By contrast, the act of picking up someone else's litter – a gesture which in countries like Australia is a matter of course – can be a small vote for decency, the future, for hope. It is nimbyism at its best.

Could the Duke have started something? Probably not. If only Jordan, David Beckham or Simon Cowell could be photographed picking up a sweet wrapper and placing it in a bin, then an exciting new trend could soon be under way.

Our children are being neglected – by the BBC

Another week, another row about the BBC. This one, though, will disappear quickly. It involves that poor relation of British broadcasting, children's TV.

A House of Lords Select Committee has revealed the shocking statistic that, since 2003 (an already low base), spending on the content of television for children has fallen by an amazing 48 per cent. Original local programming has more than halved so that most of the meagre rations offered to children reflects an American culture.

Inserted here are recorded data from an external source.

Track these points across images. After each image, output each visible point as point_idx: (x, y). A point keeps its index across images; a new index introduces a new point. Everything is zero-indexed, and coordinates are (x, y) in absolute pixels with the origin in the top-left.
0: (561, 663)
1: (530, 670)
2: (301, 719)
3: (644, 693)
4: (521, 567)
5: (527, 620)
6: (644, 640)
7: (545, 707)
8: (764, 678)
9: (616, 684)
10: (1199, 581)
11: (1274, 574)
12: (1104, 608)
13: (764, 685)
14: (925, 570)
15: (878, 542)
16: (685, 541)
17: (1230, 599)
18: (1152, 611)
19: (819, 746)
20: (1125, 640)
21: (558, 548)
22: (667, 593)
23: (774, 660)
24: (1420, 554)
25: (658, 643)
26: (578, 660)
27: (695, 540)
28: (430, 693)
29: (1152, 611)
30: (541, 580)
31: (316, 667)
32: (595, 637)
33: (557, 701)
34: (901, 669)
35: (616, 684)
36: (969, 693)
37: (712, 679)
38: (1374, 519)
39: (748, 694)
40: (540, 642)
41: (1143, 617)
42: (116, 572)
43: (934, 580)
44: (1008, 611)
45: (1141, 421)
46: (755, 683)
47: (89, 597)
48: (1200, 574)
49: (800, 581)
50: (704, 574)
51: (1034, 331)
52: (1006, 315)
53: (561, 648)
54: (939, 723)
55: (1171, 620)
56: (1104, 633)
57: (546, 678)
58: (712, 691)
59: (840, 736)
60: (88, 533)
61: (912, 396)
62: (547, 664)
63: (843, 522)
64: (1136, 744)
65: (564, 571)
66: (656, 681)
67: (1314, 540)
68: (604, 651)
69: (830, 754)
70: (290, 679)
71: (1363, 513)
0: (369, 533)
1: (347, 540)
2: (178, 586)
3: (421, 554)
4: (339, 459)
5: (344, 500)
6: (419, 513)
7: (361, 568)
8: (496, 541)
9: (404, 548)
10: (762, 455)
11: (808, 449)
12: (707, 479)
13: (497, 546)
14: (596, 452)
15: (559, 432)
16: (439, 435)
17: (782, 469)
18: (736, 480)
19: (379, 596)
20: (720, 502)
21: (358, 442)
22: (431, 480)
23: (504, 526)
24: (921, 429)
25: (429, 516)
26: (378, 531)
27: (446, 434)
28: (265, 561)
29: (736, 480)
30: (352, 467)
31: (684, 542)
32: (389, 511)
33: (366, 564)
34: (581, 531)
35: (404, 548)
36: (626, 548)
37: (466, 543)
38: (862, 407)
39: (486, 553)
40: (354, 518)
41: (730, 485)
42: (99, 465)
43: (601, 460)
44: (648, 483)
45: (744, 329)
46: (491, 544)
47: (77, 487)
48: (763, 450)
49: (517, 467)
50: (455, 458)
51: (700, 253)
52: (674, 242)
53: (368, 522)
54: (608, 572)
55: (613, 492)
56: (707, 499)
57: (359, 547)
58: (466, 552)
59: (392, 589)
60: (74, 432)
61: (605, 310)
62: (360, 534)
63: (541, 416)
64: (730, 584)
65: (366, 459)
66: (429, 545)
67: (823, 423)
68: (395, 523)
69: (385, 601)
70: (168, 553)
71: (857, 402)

This scandalous neglect of Britain's children was covered in a desultory four paragraphs at the back of a long report on the state of British TV and film.

It no longer pays for the commercial sector to make programmes for children, and talent is drifting out of the sector. The BBC, meanwhile, has been cutting budgets to the bone. As ever, it is the imaginative and adventurous programmes which are dropped first.

Obviously, there should be a tax break to encourage private investment. Clearly, if public broadcasting is to have any meaning at all, the BBC should start treating the stimulation, education and entertainment of young minds as its highest priority.

Why is there not more anger about this lazy, casual betrayal of future generations?